Ke depan, ia menegaskan akan melanjutkan program prioritas organisasi, terutama di bidang peningkatan kualitas media, penguatan SDM wartawan, serta kemandirian ekonomi perusahaan pers.
Program seperti pelatihan jurnalistik, Uji Kompetensi Wartawan (UKW), advokasi hukum, hingga penguatan tata kelola media akan tetap menjadi fokus utama kepengurusan.
“Kami ingin memastikan anggota JMSI semakin profesional, kompeten, dan mampu beradaptasi dengan perubahan industri media digital,” kata Bayu.
Ia juga berkomitmen memperluas jangkauan program organisasi hingga ke seluruh kabupaten dan kota di Kalimantan Timur agar manfaat JMSI dapat dirasakan secara merata.
Sementara itu, Ketua Harian JMSI Pusat, Ari Rahman, menilai JMSI Kaltim memiliki posisi strategis dalam pengembangan media siber nasional, terlebih dengan keberadaan Ibu Kota Nusantara (IKN).

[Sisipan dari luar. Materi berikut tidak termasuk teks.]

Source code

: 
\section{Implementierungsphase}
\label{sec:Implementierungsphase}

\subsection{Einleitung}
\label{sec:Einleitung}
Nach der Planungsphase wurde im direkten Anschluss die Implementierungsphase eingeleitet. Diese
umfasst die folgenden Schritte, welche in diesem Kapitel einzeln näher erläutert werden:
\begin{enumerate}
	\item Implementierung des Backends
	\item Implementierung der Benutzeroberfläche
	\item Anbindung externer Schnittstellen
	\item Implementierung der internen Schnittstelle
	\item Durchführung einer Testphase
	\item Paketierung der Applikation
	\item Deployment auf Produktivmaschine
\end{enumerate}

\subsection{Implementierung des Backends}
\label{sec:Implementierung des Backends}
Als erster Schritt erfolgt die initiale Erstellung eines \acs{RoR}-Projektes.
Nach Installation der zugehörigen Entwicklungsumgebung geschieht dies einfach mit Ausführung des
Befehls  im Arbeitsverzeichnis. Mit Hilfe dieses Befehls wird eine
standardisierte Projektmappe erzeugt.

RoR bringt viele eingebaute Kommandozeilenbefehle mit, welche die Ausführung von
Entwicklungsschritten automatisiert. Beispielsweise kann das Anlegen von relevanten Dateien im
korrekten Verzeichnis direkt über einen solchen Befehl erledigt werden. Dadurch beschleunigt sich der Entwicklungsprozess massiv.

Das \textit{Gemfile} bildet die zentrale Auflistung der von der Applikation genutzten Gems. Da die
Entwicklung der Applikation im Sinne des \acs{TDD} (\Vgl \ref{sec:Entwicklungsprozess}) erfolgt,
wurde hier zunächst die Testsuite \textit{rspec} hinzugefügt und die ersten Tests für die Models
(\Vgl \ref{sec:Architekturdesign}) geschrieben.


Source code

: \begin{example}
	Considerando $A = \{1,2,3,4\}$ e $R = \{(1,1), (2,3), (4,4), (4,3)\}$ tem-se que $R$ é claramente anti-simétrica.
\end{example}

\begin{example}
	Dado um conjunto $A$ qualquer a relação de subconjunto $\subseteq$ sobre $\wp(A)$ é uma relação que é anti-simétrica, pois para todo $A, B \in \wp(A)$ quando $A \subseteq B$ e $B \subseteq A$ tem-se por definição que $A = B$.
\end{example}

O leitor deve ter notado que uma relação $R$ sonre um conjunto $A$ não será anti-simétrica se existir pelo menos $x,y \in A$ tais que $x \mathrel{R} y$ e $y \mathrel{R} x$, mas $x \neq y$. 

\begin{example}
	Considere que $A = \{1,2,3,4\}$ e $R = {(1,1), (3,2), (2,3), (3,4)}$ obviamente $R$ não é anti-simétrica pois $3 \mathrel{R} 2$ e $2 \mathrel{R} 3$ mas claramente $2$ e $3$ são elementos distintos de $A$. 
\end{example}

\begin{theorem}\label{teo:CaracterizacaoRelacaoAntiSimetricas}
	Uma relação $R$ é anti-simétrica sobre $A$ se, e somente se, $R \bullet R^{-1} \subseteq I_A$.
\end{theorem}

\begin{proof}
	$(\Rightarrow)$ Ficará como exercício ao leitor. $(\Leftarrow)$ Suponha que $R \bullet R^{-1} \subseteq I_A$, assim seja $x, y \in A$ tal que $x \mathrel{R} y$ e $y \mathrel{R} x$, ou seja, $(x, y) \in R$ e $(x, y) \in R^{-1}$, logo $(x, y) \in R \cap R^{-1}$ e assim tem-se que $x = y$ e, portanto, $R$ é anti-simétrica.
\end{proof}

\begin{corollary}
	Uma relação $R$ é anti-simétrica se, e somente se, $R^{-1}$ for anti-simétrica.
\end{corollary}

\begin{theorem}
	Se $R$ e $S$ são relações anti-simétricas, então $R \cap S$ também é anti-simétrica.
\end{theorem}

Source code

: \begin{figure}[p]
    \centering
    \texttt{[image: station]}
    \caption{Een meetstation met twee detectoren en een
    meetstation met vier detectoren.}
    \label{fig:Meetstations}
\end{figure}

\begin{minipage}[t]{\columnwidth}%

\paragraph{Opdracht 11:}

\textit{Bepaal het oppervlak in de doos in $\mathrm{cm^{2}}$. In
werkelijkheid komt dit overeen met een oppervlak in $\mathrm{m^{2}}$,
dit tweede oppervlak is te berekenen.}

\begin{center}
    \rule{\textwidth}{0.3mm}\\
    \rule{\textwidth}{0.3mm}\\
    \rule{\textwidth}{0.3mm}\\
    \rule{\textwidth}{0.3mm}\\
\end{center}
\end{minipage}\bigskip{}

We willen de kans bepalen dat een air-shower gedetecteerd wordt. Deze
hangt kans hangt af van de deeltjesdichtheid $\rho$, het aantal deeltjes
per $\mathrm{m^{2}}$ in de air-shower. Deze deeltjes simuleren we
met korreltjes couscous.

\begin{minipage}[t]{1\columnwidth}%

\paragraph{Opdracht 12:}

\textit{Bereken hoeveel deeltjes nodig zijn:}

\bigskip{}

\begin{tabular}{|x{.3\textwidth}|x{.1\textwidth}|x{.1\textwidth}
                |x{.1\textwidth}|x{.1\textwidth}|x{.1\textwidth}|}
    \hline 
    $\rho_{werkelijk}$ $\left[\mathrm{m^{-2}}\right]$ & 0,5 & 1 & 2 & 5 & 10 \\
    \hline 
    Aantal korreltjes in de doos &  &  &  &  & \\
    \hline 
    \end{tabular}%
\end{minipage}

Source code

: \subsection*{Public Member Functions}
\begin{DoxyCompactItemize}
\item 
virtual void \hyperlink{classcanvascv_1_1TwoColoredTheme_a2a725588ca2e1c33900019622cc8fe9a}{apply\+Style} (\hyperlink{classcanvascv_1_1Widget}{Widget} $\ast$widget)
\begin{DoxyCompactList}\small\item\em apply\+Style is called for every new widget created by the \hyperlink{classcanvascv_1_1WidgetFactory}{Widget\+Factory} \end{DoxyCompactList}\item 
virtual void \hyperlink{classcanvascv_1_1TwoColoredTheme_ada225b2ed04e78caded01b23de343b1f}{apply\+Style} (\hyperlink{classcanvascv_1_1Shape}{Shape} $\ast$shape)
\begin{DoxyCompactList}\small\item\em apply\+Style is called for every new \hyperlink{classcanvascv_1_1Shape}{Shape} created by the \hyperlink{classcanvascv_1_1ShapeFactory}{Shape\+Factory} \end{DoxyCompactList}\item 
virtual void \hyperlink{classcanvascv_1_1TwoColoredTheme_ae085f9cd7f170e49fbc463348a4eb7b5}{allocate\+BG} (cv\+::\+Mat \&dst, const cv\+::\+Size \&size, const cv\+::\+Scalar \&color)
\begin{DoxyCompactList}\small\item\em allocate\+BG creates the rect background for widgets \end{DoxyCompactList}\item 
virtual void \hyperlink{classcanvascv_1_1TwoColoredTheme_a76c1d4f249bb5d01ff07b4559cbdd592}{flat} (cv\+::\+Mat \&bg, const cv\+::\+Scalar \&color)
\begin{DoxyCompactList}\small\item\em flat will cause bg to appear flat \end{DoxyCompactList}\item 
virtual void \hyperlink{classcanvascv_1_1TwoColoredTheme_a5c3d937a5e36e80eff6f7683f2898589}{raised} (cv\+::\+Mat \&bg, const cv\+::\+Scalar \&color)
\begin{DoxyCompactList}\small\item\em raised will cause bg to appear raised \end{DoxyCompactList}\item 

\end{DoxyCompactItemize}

Menurutnya, Kalimantan Timur berpotensi menjadi pusat pertumbuhan media siber di kawasan Kalimantan dan wilayah sekitarnya.
Ari juga mendorong JMSI Kaltim untuk memperkuat kolaborasi, meningkatkan regenerasi jurnalis, serta menghadirkan program nyata yang berdampak bagi penguatan ekosistem media lokal.
“Organisasi harus hadir memberi manfaat nyata bagi anggota dan masyarakat,” ujarnya.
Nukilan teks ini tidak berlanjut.